Abituarsi presto a un posto nuovo non significa per forza esserne poi annoiati a morte; l’ambientarsi velocemente, infatti, porta a volte con sé il subitaneo conforto del focolare domestico, l’agio di sentirsi a casa propria. A New Place Soon Old, secondo album del cantautore sardo Andrea Cherchi, in arte WAS, risuona proprio di stanze calde e asciutte, confortevoli ritrovi per amici suonatori, stazioni di sosta lungo percorsi melodiosi diretti al confine tra fiabesco e quotidiano.
Solo da porti così accoglienti può partire una poetica, quella di Cherchi, fatta di sogni bonsai e filastrocche sussurrate, sospesa su una maglia musicale cucita intrecciando alt-folk, low-fi, indie e psichedelia.

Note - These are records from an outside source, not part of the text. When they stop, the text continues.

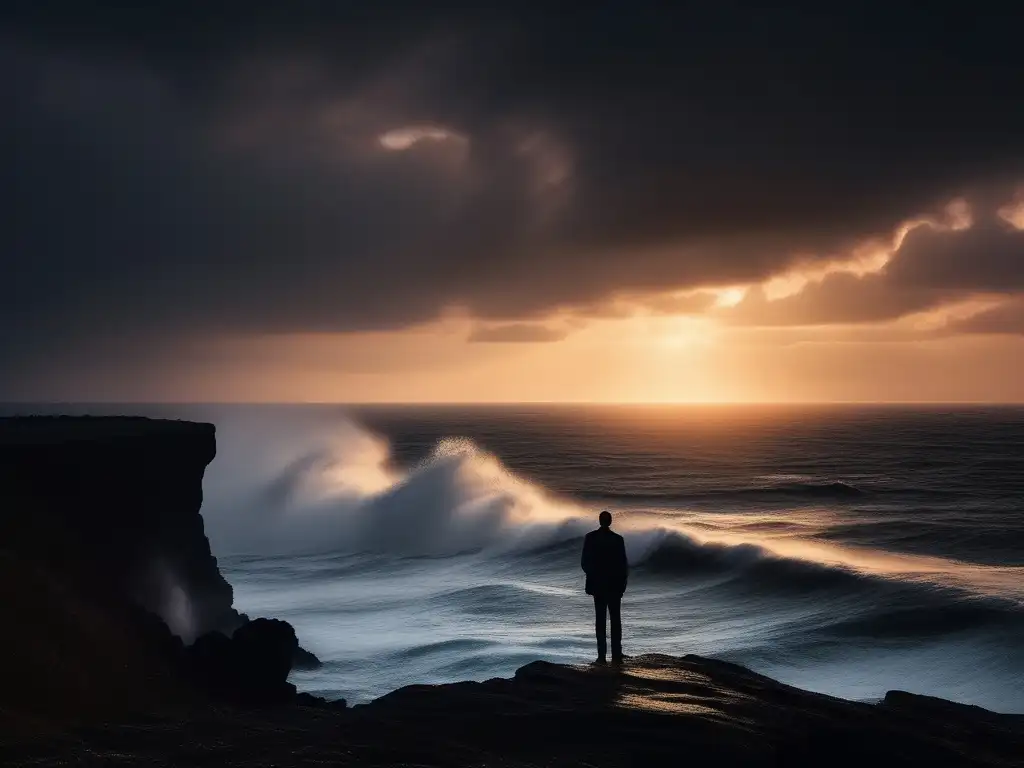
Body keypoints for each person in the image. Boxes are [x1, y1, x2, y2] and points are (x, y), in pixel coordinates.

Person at [580, 510, 628, 664]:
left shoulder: (590, 538)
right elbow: (623, 565)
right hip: (614, 586)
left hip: (598, 586)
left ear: (600, 521)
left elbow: (584, 563)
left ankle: (601, 657)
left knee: (600, 621)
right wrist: (622, 584)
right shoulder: (617, 539)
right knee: (615, 620)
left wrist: (593, 576)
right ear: (610, 521)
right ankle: (616, 654)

Il viaggio non è troppo lungo: 27 minuti di acustiche mollemente strimpellate, elettriche sinuose e suoni suonini e suonetti di vario genere a fare da etereo contorno. Cherchi azzecca anche l’adeguata varietà di toni, piazzando in apertura la caracollante “In The Spring” – che piacerà un sacco agli orfani di Sparklehorse – e in chiusura la ninna-nanna “Sleeping Bats”, muovendosi nel mezzo tra la psichedelia sixties di “Alpaca” e il folk distorto di “Cold Song”.

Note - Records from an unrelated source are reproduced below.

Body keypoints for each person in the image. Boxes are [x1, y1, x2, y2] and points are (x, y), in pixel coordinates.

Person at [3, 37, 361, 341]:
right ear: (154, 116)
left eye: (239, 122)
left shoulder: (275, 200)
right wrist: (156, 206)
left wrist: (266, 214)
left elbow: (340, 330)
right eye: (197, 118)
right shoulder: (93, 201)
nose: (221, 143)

Un buon lavoro questo “A New Place Soon Old”, cantato in inglese in un momento in cui un po’ di Italia indie riesce a muoversi verso l’estero; tuttavia, manca ancora della personalità giusta per imporsi tra l’eccellenza: per quanto non sia il sapore dominante, il retrogusto di derivativo c’è. È là, in fondo alla lingua, appena appena accennato, ma si sente. Il terzo album sarà la prova per perdersi o affermarsi, per dimostrare di essere Andrea Cherchi e non il fantasma di Mark Linkous.